Fuel-gathering consumes hours of time each day for young girls who would otherwise be at school. Black carbon and methane released into the atmosphere are influential climate-change pollutants. It’s no question that something needs to be done to improve the type of fuel used in cookstoves for the people using them and the environment.
But without a change in policy, the number of people reliant on cookstoves and inefficient fuels will remain the same, and therefore, the health of these people and the environment will not improve.
The World Health Organization has put air quality guidelines in place for household fuel combustion to improve the air quality in homes using cookstoves. This also supports the Sustainable Energy for All initiative target of universal access to clean energy by 2030.
The US government has also teamed up with the UN and the Global Alliance for Clean Cookstoves and to being clean cookstoves and fuels to 100 million people in places they’re needed the most by 2020. The Indian government also promised to bring clean cookstoves to 50 million people.
A clean cookstove reduces the amount of air pollution and families’ fuel-related health risks. Traditional cookstoves burn firewood, producing dangerous carbon emissions and could result in deforestation. Clean cookstoves reduce the amount of wood used by 50 to 70 percent and carbon emission by 1.5 tons each year. A clean cookstove relies on more efficient fuels for power, ultimately improving the health of women and their families using them.
Trees, Water & People, an organization with a community-based development model, is working to provide clean cookstoves for these families. Between 1998 and 2015, Trees, Water & People built and more than 70,000 clean cookstoves to improve the way women are cooking in their homes. The Global Alliance for Clean Cookstoves also keeps a Clean Cooking Catalogue updated with recorded results of the cookstoves they have places in homes.

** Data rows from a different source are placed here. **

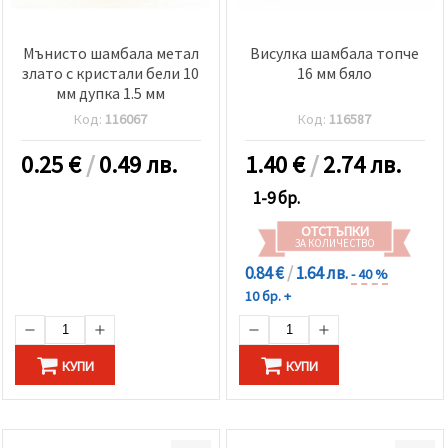
Мънисто шамбала метал
Висулка шамбала топче
злато с кристали бели 10
16 мм бяло
мм дупка 1.5 мм
Код:
116067
Код:
116587
0.25
€
/
0.49 лв.
1.40
€
/
2.74 лв.
1-9 бр.
ОТСТЪПКИ
ЗА КОЛИЧЕСТВО
0.84 €
/
1.64 лв.
- 40 %
10 бр. +
КУПИ
КУПИ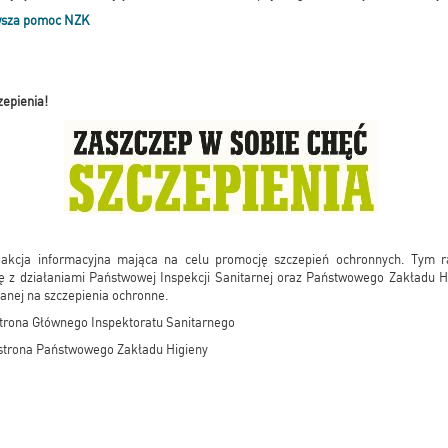
wsza pomoc NZK
zepienia!
akcja informacyjna mająca na celu promocję szczepień ochronnych. Tym 
ę z działaniami Państwowej Inspekcji Sanitarnej oraz Państwowego Zakładu Hi
anej na szczepienia ochronne.
trona Głównego Inspektoratu Sanitarnego
strona Państwowego Zakładu Higieny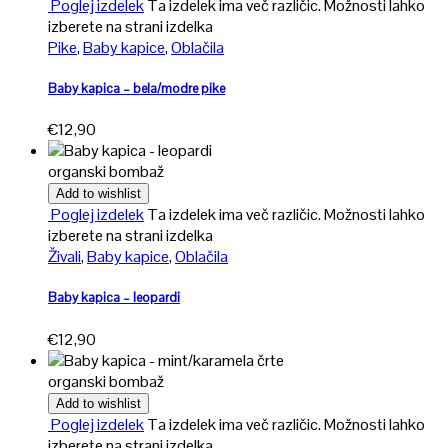
Poglej izdelek
Ta izdelek ima več različic. Možnosti lahko
izberete na strani izdelka
Pike
,
Baby kapice
,
Oblačila
Baby kapica – bela/modre pike
€
12,90
organski bombaž
Add to wishlist
Poglej izdelek
Ta izdelek ima več različic. Možnosti lahko
izberete na strani izdelka
Živali
,
Baby kapice
,
Oblačila
Baby kapica – leopardi
€
12,90
organski bombaž
Add to wishlist
Poglej izdelek
Ta izdelek ima več različic. Možnosti lahko
izberete na strani izdelka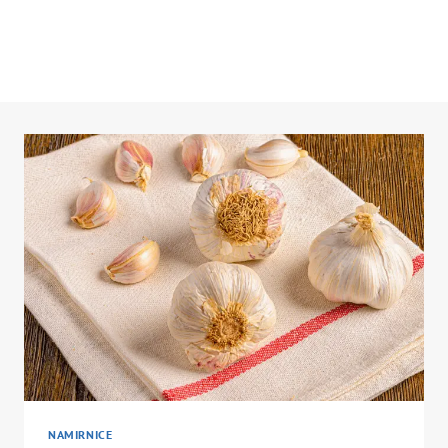
NAMIRNICE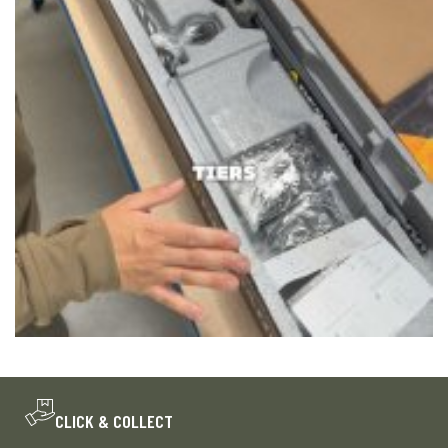
CLICK & COLLECT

Read More: US Saves Lives By Pledging Clean Cooking Stoves for 100 Million People
From rocket stoves that burn efficient fuels to solar stoves that generate heat from the sun, there are several alternatives to improve the health and cleanliness of cookstoves. Delivering access to clean fuels like electricity, gas, and ethanol can have major positive impacts on cooking-related issues, improving air quality and health while saving lives.